11.02.2021

Auf der Spur der dunklen Materie

Zusage für Cosinus-Experiment im Gran-Sasso-Labor erteilt.

Bisher blieb es allen Experimenten verwehrt, die rätselhafte dunkle Materie nachzuweisen. Mit einer Ausnahme: Einzig das DAMA-Experiment liefert seit mehr als zwanzig Jahren zuverlässig Signale. Doch um Entdeckung im wissen­schaftlichen Sinn zu sprechen, müsste sich dieses Zeichen von dunkler Materie auch in anderen Versuchen zeigen. Ein neuer, kreativer Ansatz soll jetzt Klarheit bringen: Kürzlich hat das Cosinus-Experiment die Zusage vom Gran-Sasso-Labor erhalten. Der Aufbau kann beginnen.

Abb.: Illustra­tion des Cosinus-Experi­ments im Gran-Sasso-Unter­grundlabor....
Abb.: Illustra­tion des Cosinus-Experi­ments im Gran-Sasso-Unter­grundlabor. (Bild: MPP)

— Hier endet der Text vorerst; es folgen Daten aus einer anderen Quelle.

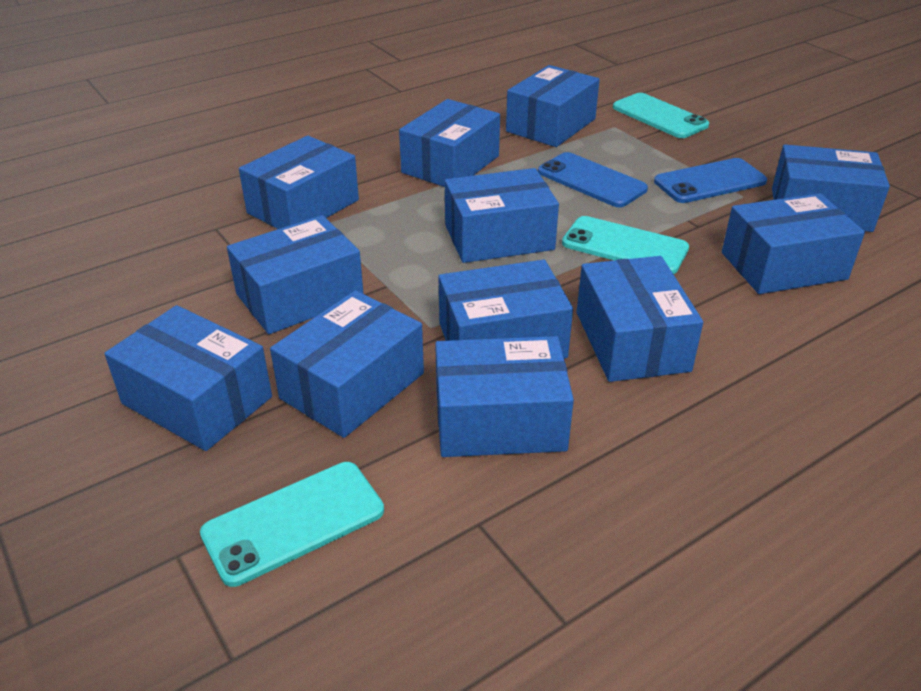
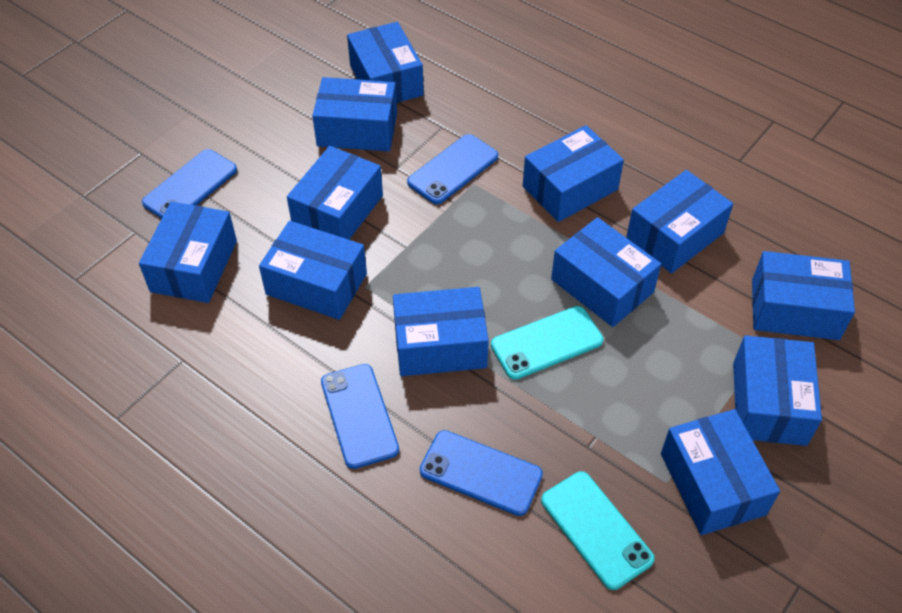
blue phone: 2 -> 4
turquoise phone: 3 -> 2

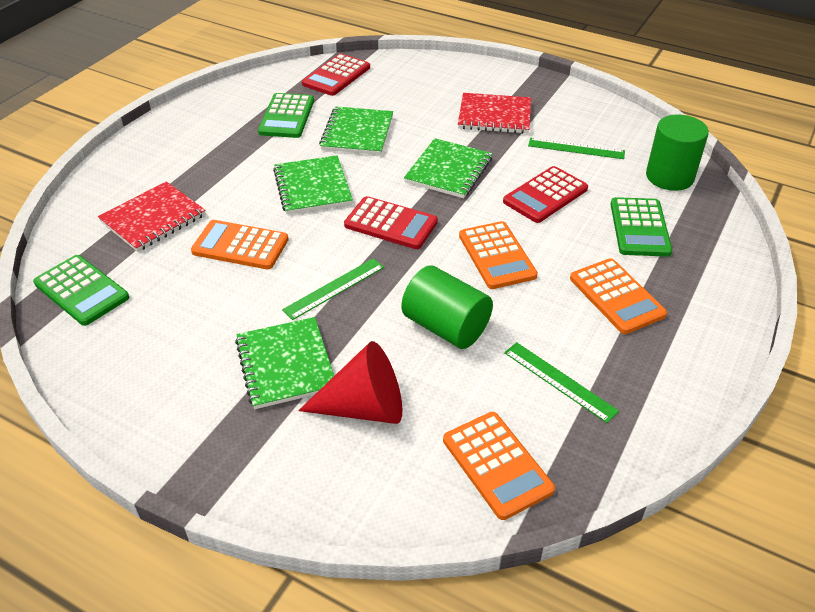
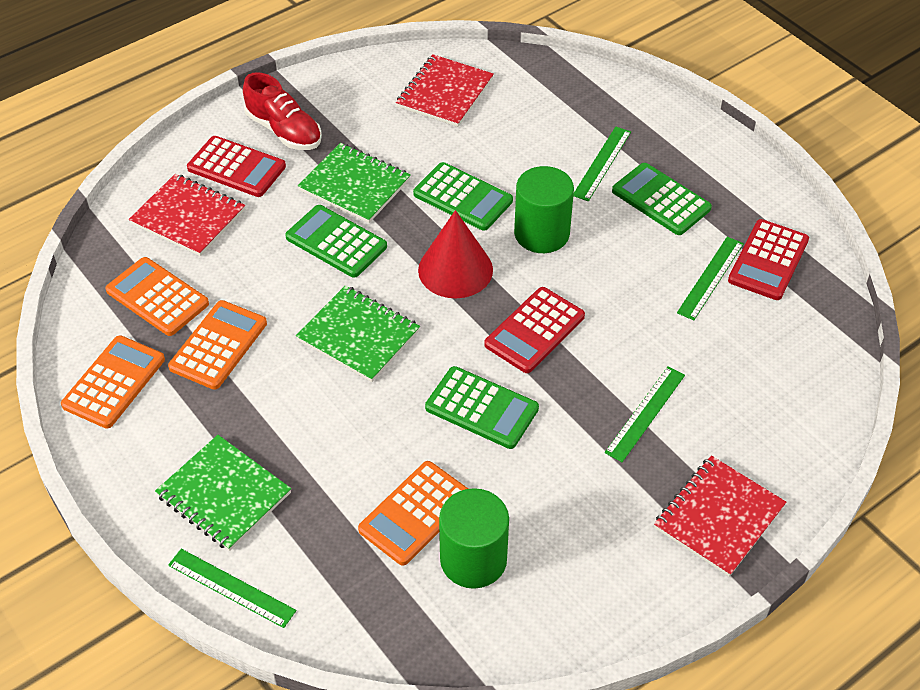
green calculator: 3 -> 4
green notebook: 4 -> 3
green ruler: 3 -> 4
red notebook: 2 -> 3
red shoe: 0 -> 1

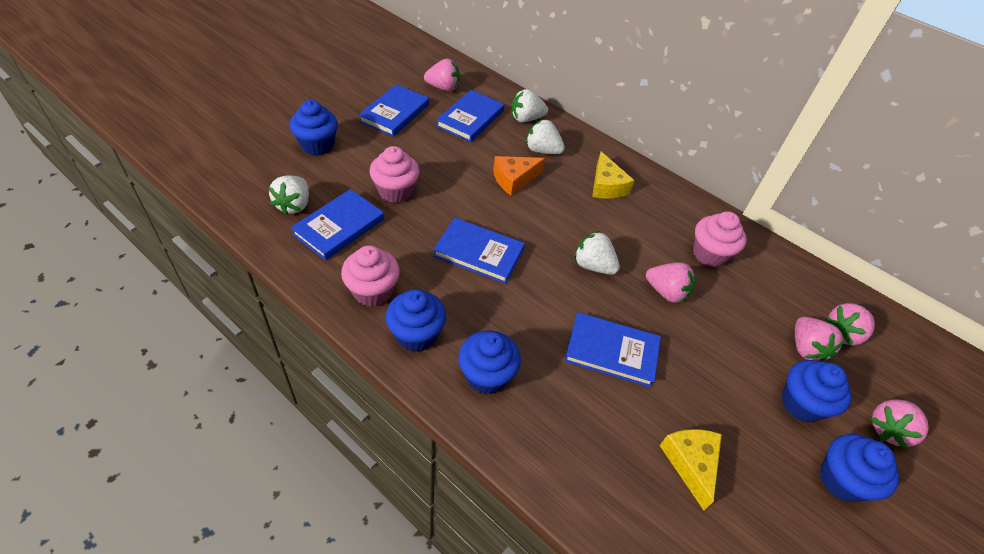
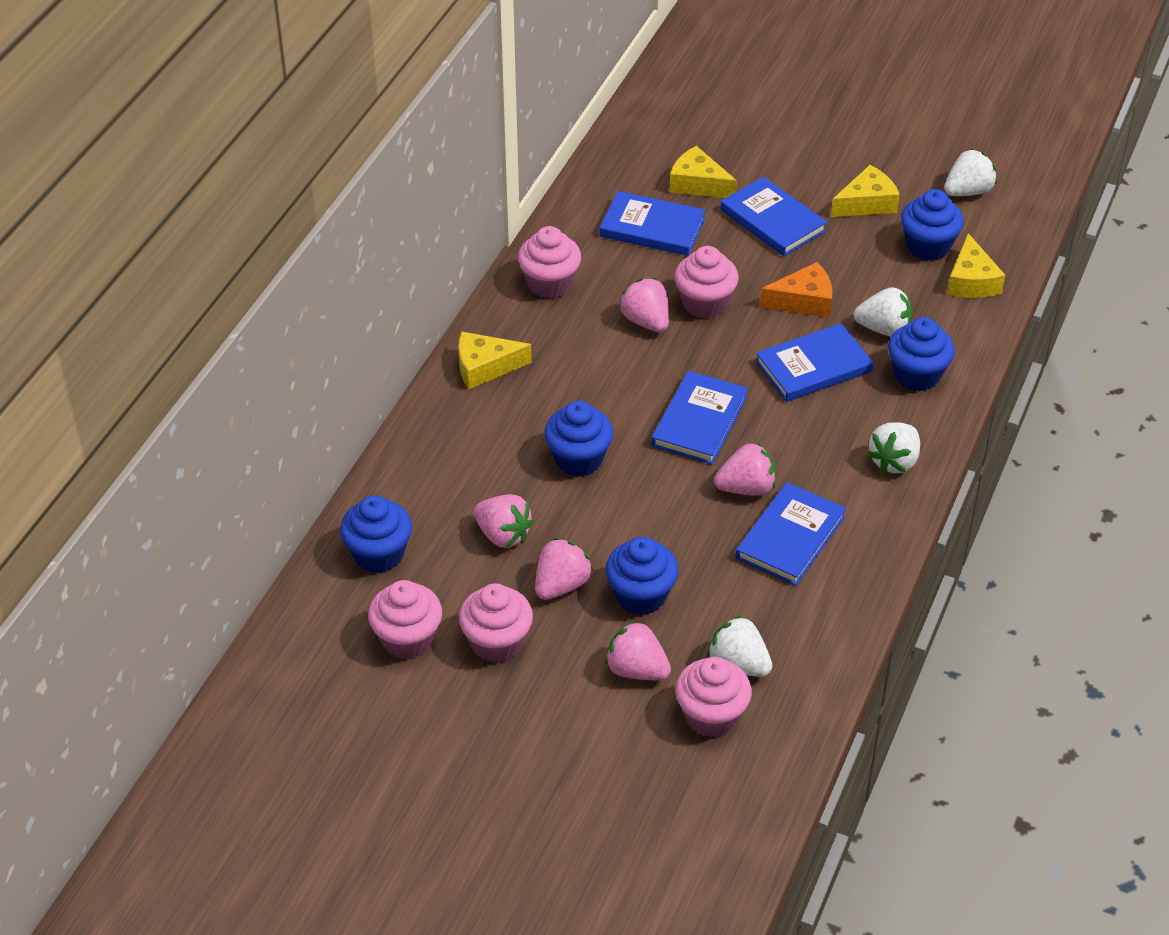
pink cupcake: 3 -> 5
yellow cheese: 2 -> 4

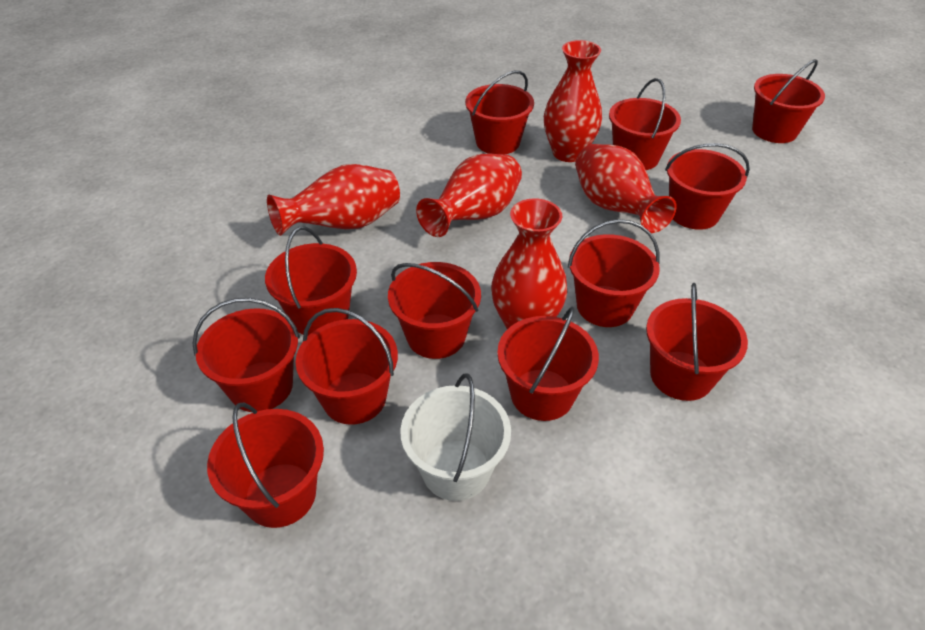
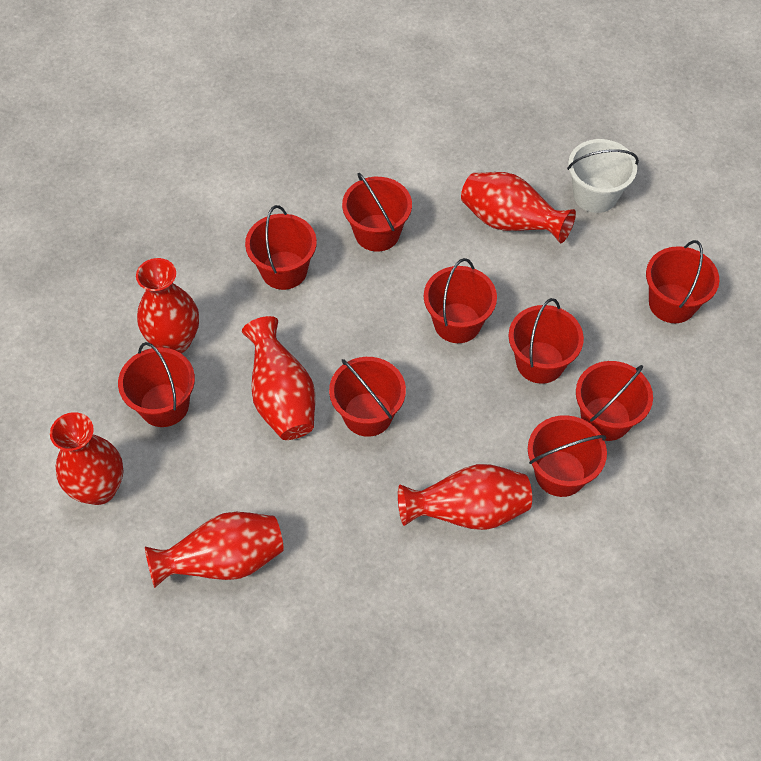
red bucket: 12 -> 9
red vase: 5 -> 6

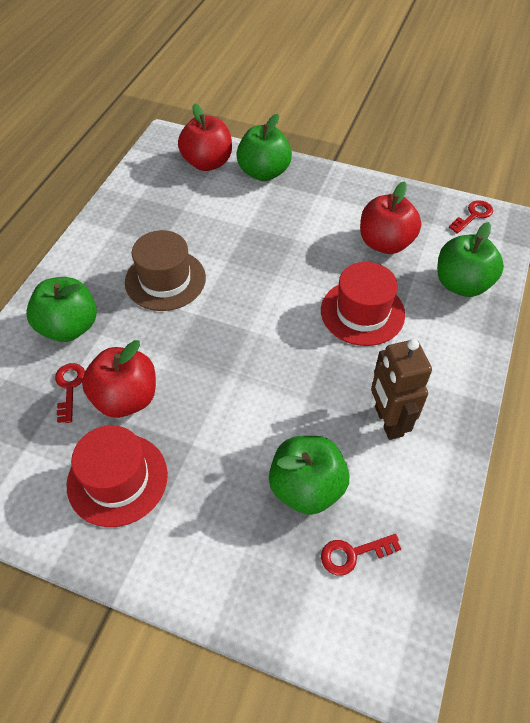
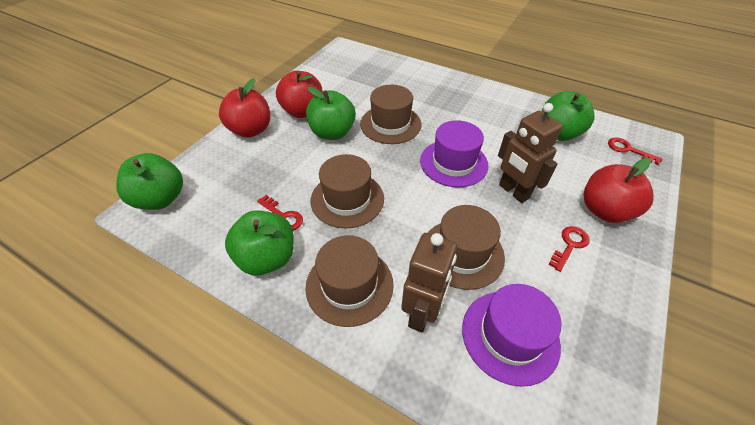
brown hat: 1 -> 4
brown robot: 1 -> 2
purple hat: 0 -> 2
red hat: 2 -> 0

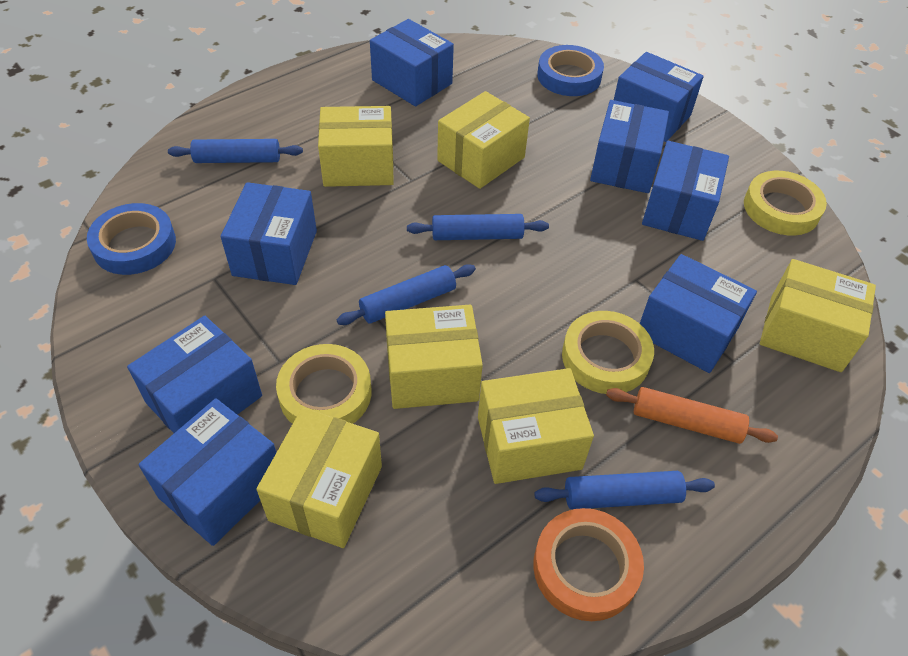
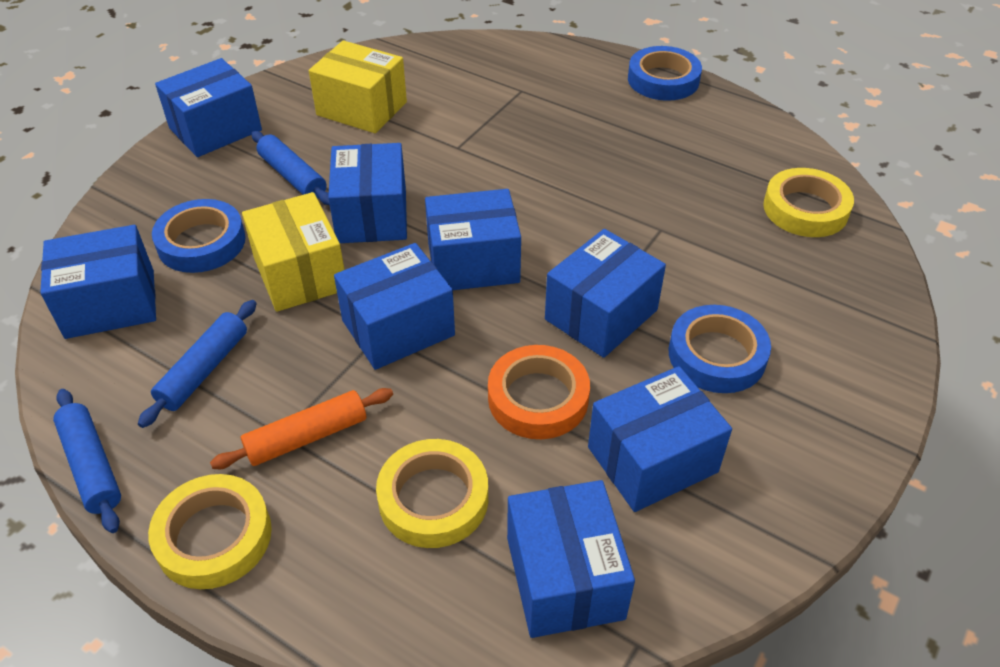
blue rolling pin: 4 -> 3
blue tape: 2 -> 3
yellow box: 6 -> 2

Die Ergebnisse aus dem DAMA-Experiment sind in der Tat aufsehen­erregend. Denn sie entsprechen genau den Erwartungen der Physik: „Dunkle Materie umgibt das Zentrum unserer Galaxie wie eine Wolke“, sagt Karoline Schäffner, Leiterin der COSINUS-Gruppe am Max-Planck-Institut für Physik. „Da unser Sonnensystem um diesen Mittel­punkt kreist und die Erde um die Sonne, sollte der Beschuss durch Dunkle-Materie-Teilchen über das Jahr hinweg schwanken – mit einem Höhepunkt im Juni.“ Exakt diese Variation hat DAMA beobachtet. Andere Experi­mente konnten das Resultat bisher nicht bestätigen. Mit Cosinus startet ein Forschungsteam jetzt einen neuen Anlauf. Die Idee stammt von Karoline Schäffner und Florian Reindl vom Institut für Hochenergie­physik der Öster­reichischen Akademie der Wissenschaften (HEPHY) und der TU in Wien, der das Projekt als Sprecher leitet: „Wie DAMA werden wir Detektoren aus Natrium­iodid einsetzen – diese aber mit einem zweiten Nachweis­kanal kombinieren.“

Der Ansatz von Cosinus ist, Kristalle aus Natriumiodid bei extrem tiefen Temperaturen zu betreiben. Ein Dunkle-Materie-Teilchen würde beim Aufprall auf den Detektor zwei Spuren hinter­lassen: einen kurzen Lichtblitz und eine winzige Temperatur­erhöhung, die sich mit einem speziellen Thermo­meter messen lässt. „Anhand der Kombination von Temperatur- und Lichtmessung können wir dunkle Materie eindeutig von anderen Teilchen unterscheiden“, so Schäffner. „Der Temperatur­sensor ist einzigartig und bestens erprobt: Kolleginnen und Kollegen am MPP haben ihn ursprünglich für das Dunkle-Materie-Experiment CRESST entworfen. Inzwischen wird er für beide Experi­mente dort gefertigt.“ Von 2016 bis 2019 entwickelte und testete die Gruppe um Schäffner und Reindl kryogene Natriumiodid-Detektoren. Dabei wiesen sie nach, dass sich das Material für den Einsatz bei Tiefst­temperaturen knapp über dem absoluten Nullpunkt eignet, was bisher keinem anderen Team gelungen war.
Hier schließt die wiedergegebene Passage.